Joe already mentioned the ensemble cast. Yes, it is brilliant. Mark Ruffalo deserves an award for this film, but I am sure he will be loooong forgotten by the time award season rolls around again. Robert Downy Junior is also good as well as the huuuuge supporting cast – Brian Cox, Phillip Baker Hall, Chloe Sevigny, Anthony Edwards, Charles Fleischer, and Elias Koteas. Yes, Jake Gyllenhall is also good as the lead.
David Fincher has impressed me with every film he has made. He is a meticulous director who obsesses with every detail of his productions, from art direction, lighting, camera, and costumes. Interesting that such an obsessive person directed this movie about obsession. He is so meticulous, that I kind of think of him as a modern Hitchcock in that he cares about everything, including the color of the potted plant that is in the background. I remember hearing a story in film school about how Alfred Hitchcock had his art department crew saw of the branches of a tree so that it would have a “Y” split in it’s formation, because his film had the reoccurring theme of criss-cross (two lives intersecting). I think it was Strangers on a Train. Not that I think Fincher is like Hitchcock, but I do think that he is like him in this regard.

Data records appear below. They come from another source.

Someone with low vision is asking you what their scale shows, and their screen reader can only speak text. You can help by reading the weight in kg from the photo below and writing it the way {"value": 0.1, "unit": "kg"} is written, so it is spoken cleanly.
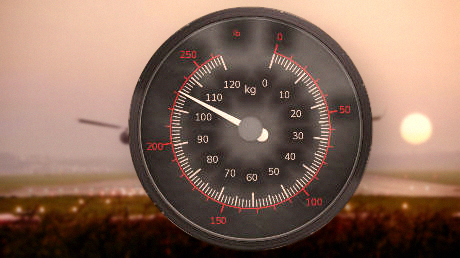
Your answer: {"value": 105, "unit": "kg"}
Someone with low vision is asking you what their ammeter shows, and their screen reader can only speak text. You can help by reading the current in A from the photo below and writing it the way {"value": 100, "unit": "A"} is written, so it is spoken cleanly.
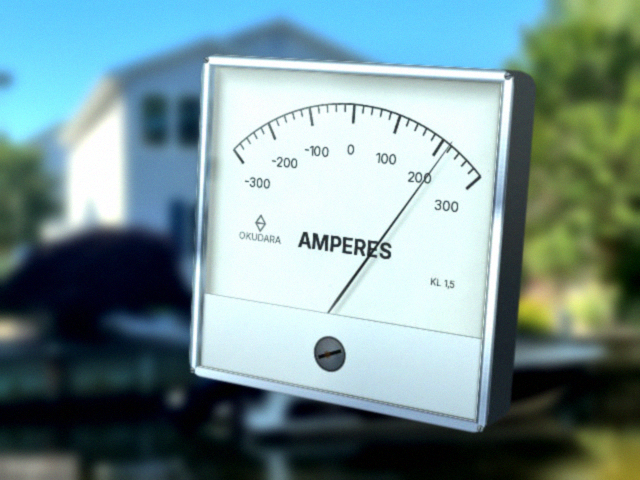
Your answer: {"value": 220, "unit": "A"}
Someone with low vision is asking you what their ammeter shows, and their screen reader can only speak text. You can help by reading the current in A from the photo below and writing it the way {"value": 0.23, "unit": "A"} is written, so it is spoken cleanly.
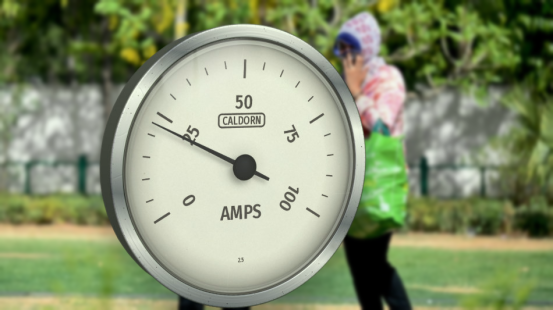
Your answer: {"value": 22.5, "unit": "A"}
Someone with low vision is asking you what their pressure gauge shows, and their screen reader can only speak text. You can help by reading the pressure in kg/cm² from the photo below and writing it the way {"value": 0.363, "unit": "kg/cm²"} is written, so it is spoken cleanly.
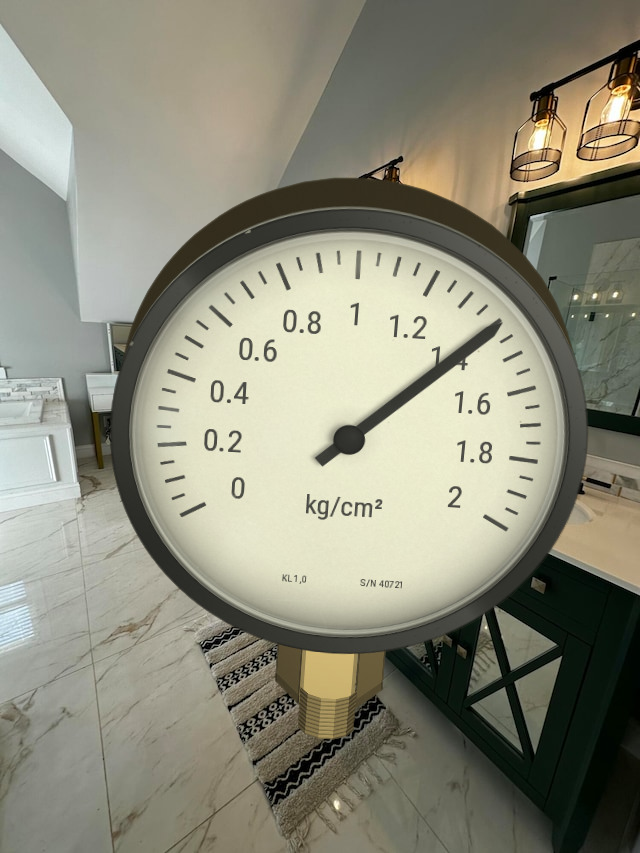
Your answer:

I would love to see more films by Fincher, but because he is so detailed oriented when it comes to making films, it takes him several years to make them. Not quite as bad as Kubrick, but still. I’m sure he researches and researches and researches and plots and plans. He is the opposite of someone like Takeshi Miike who seems to almost make it up as he goes along. By the way, I also love Miike and his style.
Anyway, go see it. Just don’t expect Se7en.